Le franc fort a pour source la spéculation, c’est-à-dire l’activité boursière sans aucun rapport avec la vie réelle de la population. Les conséquences d’une politique monétaire laissant faire, autrement dit, à ce stade, encourageant la spéculation, sont pourtant très réelles.
Et ces conséquences, à Neuchâtel plus qu’ailleurs, nous les avons endurées dans notre chair. Oui, pour assurer les dividendes et les bonus de quelques banquiers zurichois, on prend aujourd’hui comme hier le risque de détruire la Suisse qui crée et qui exporte. Je pense bien sûr au tourisme et à l’industrie, je pense à l’horlogerie, je pense donc à l’Arc jurassien. N’ayons pas la mémoire courte ! La grande crise horlogère, celle qui a transformé notre canton en périphérie paupérisée des grands centres urbains, a d’abord eu pour fondement le franc fort. Dans les années 1970, la monnaie suisse est devenue le refuge des spéculateurs, inquiets des répercussions du choc pétrolier dans un monde privé depuis peu de la stabilité que procurait la parité or des accords de Bretton Woods.
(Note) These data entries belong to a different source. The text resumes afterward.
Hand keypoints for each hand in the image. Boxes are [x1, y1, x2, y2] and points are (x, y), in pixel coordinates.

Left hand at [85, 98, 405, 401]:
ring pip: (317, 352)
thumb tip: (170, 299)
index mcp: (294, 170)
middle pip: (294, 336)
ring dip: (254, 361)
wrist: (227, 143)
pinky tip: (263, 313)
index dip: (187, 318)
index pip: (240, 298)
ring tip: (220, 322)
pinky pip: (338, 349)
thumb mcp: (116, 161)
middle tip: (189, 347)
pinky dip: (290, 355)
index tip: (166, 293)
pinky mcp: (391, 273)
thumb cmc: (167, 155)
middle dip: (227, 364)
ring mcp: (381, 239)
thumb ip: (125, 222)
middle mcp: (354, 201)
Aujourd’hui, les causes sont différentes, mais les effets à long terme risquent d’être identiques : la récession, avec son lot de chômage et de pauvreté. Sans jouer les Cassandre, comment exporter nos montres si elles renchérissent massivement du simple fait des fluctuations boursières ? Comment maintenir un secteur industriel si le contrat signé hier avec une marge raisonnable devient déficitaire par la seule offensive de grands fonds d’investissement en bourse ? Bref, comment l’horlogerie peut-elle survivre, prise entre le marteau de la concurrence et l’enclume du franc fort ?
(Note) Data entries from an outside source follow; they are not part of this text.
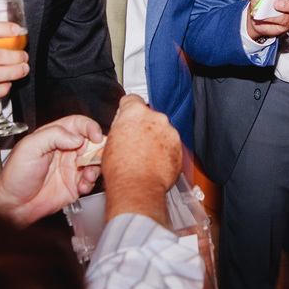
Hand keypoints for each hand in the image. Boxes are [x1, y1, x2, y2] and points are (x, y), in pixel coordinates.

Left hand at [0, 115, 102, 225]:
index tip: (96, 136)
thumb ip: (53, 135)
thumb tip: (77, 137)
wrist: (13, 205)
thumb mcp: (29, 147)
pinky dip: (90, 183)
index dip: (90, 127)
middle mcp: (65, 150)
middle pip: (91, 142)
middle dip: (97, 150)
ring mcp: (71, 168)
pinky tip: (81, 186)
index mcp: (54, 137)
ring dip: (95, 168)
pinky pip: (90, 181)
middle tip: (95, 158)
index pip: (78, 124)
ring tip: (87, 175)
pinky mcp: (74, 185)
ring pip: (94, 162)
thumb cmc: (15, 175)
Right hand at [102, 95, 182, 225]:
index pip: (131, 100)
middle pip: (148, 116)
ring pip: (161, 130)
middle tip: (132, 142)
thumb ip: (119, 127)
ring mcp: (170, 132)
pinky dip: (164, 151)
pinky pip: (170, 145)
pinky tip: (152, 162)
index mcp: (135, 113)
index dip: (126, 109)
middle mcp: (156, 118)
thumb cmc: (121, 169)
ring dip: (154, 139)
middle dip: (142, 127)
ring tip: (142, 156)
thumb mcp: (109, 143)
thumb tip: (121, 126)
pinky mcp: (179, 147)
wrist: (137, 189)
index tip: (125, 117)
Les solutions existent, mais elles sont politiques, loin du laissez-faire décrété par le conseiller fédéral Schneider-Amann. Parmi les mesures qui peuvent changer structurellement la donne, il en est une, refusée dans les années 1970, qui aurait pu sauver bien des emplois : l’assurance publique à l’exportation, limitée aux industriels, qui permettrait, moyennant souscription d’une police d’assurance, d’exporter à un taux de change prédéfini. Grâce à cette mesure, les entreprises pourraient anticiper plutôt que subir et bénéficier d’au moins une certitude en cas de fluctuation extrêmement violente du taux de change, comme celle que nous avons vécue quand la BNS a abandonné le taux plancher.
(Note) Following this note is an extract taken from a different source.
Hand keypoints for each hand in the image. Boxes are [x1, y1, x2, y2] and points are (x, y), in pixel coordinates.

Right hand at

Cette solution, comme d’autres, nécessite le courage politique de lutter contre le tout-puissant lobby bancaire. Elle impose l’honnêteté intellectuelle de reconnaître à l’État le droit d’intervenir de manière mesurée et proportionnée dans l’économie. Elle implique enfin d’affirmer une fois pour toutes la prépondérance de l’économie réelle sur la spéculation. Le Parlement fédéral n’a pas eu cette audace il y a quarante ans. Nous ferons tout pour qu’il l’ait aujourd’hui.